Deerfield River で釣れたレインボートラウト



 河畔に立ち並ぶメイプルツリーに見守られながら、はやり立つ気持ちを抑え、6本のパックロッドをつないだ。そしてシンクチップをまいたリールを取り付け、リーダーにはオレンジのエッグフライを結んだ。背後に障害物はないので思い切ったキャスティングができたが、ロッドを前後に振ると、ラインの荷重に耐えかねたように、ロッドのグリップあたりがミシミシとしなり音を上げた。これで50センチのマスがかかったら岸に上げられるだろうか。 

 フライを対岸めがけて投げつけ、ラインを沈め、メンディングをかける。水の流れが緩いポイントにフライを通過させたがなんの反応もない。フライが十分に沈んでいないようなので、小さいウエイトを噛ませる。それでもあたりがないので、リーダーを短くしてみた。それでも反応が全くないので、フライも淡いピンク色に変えてみた。水温も低そうなので魚が川底についてじっとしていることを想像した。 

 少しずつ下りながら30分もやっていたところで、グイっとラインを手繰られるようなあたりが初めてあった。手首で合わせてやると、それに抗う動きが手元に伝わってきた。魚は流れの筋を超えて反対側に逃げようとするのをロッドを立てて制止する。すると、今度は川上に向けて遡上しようとした。逃げる方向と反対側にロッドを立てていなしているうちに、やがて魚は足元に寄り、お互い目を合わせる距離まで近づいた。さらに逃げようとするのを手元に寄せ、それを数度繰り返した末に、背中にぶら下げていたネットを取り外して、すっと救い上げてやった。レインボートラウトだった。 

 河原には西日が強く差していた。浅瀬に寄せられた魚は、水底に折り重なったメイプルの落ち葉を背景にしてまぶしく輝いていた。極東から来た釣り師は、サイズを測るのも忘れて、それをしばらく見つめていた。 

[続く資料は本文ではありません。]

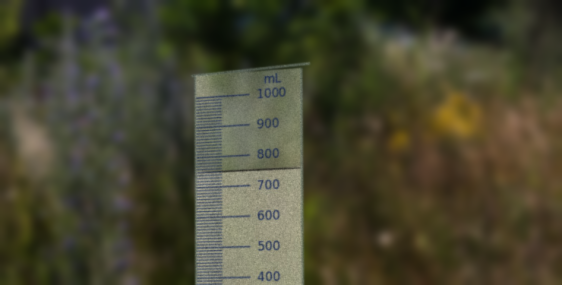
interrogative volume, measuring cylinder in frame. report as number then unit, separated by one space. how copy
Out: 750 mL
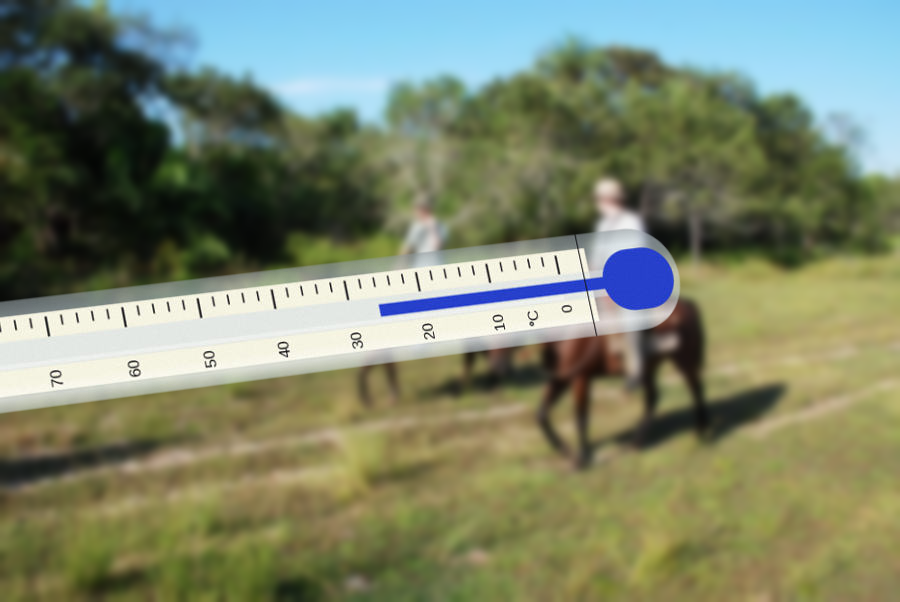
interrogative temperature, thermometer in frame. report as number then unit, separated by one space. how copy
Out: 26 °C
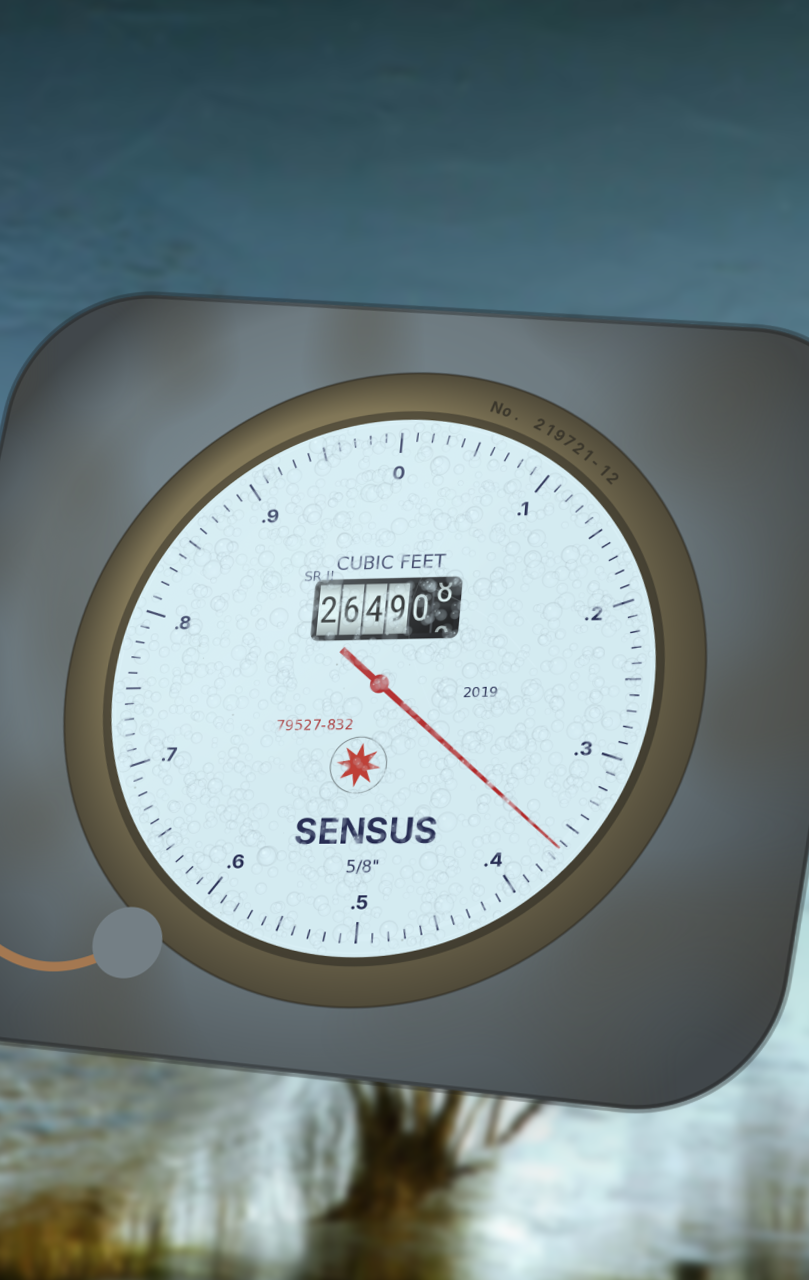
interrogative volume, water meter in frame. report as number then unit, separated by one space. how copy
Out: 264908.36 ft³
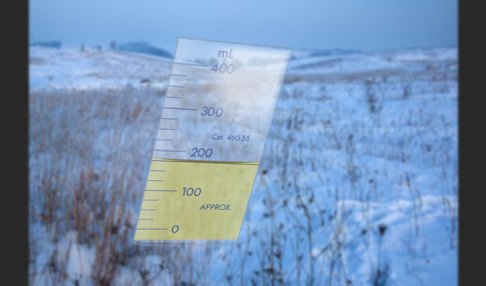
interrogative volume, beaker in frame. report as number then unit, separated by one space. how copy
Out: 175 mL
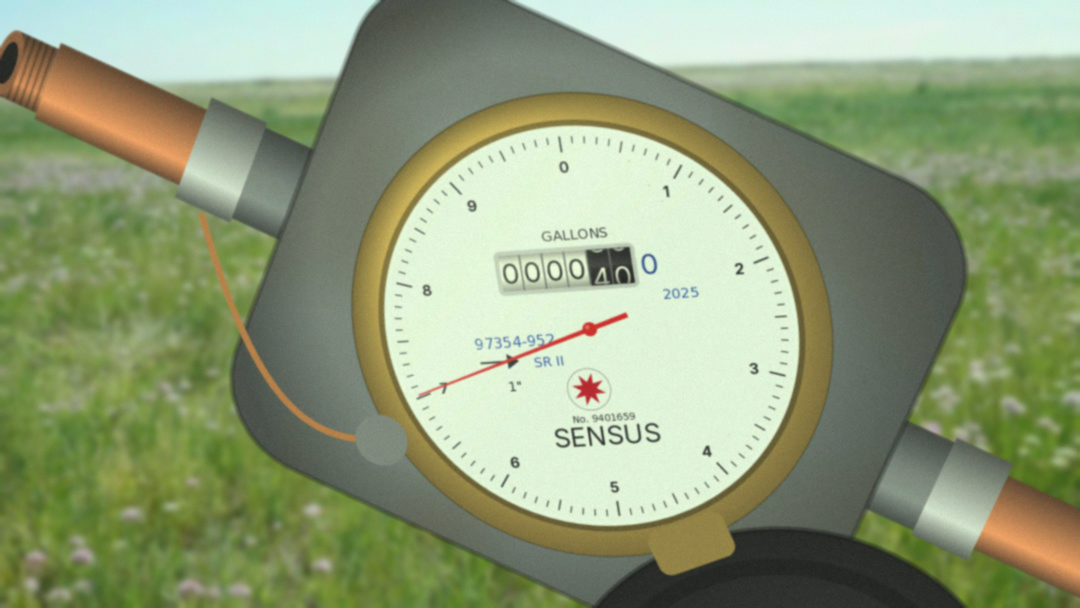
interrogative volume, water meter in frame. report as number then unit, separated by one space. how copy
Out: 397.0 gal
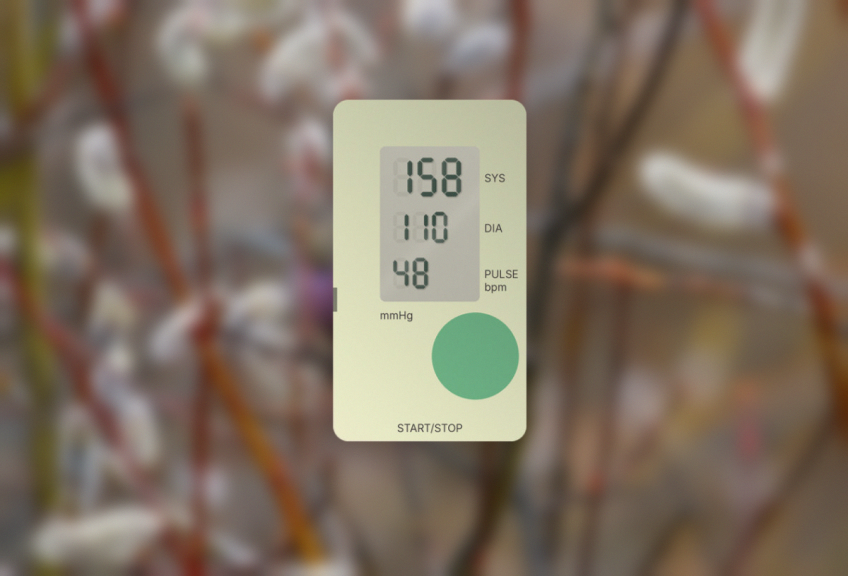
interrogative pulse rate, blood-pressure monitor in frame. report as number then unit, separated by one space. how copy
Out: 48 bpm
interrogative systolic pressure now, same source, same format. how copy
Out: 158 mmHg
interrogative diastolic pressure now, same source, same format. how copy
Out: 110 mmHg
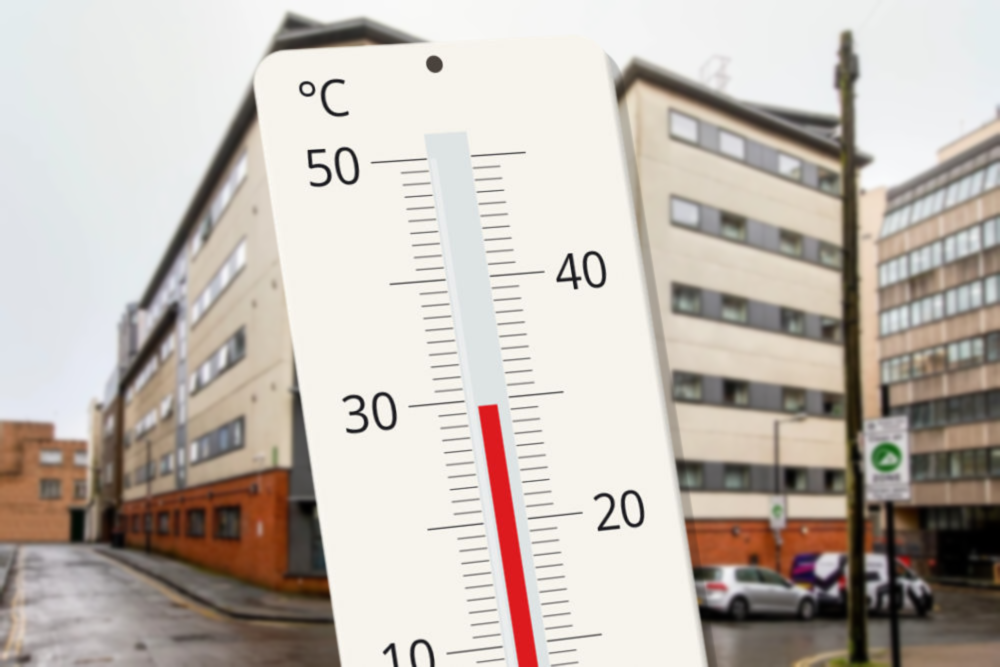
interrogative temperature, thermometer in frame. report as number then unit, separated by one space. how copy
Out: 29.5 °C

 「オレはお前に会うためにここまで来たんだよ。」  

 横になった魚は打ち寄せる小さな波に揺られて口を開け閉めしていた。 

 魚を川に戻して、釣りを続けた。すぐにもう一度軽いあたりがあった。これはいけるなと思ったもののそれ以降は反応がない。2、3歩ずつ下流に移動して丁寧にポイントの底にフライを流したが反応はなかった。さらにポイントを探して瀬を釣りあがる手もあったが、日が傾いてきてしまい、水面に夕映えが反射して、水底が見えにくくなってきていた。釣りを続けるよりも、上流にある2つのキャッチアンドリリース区間がどのような様子なのか見ておきたくなり、釣りをここまでにして川からあがったのだった。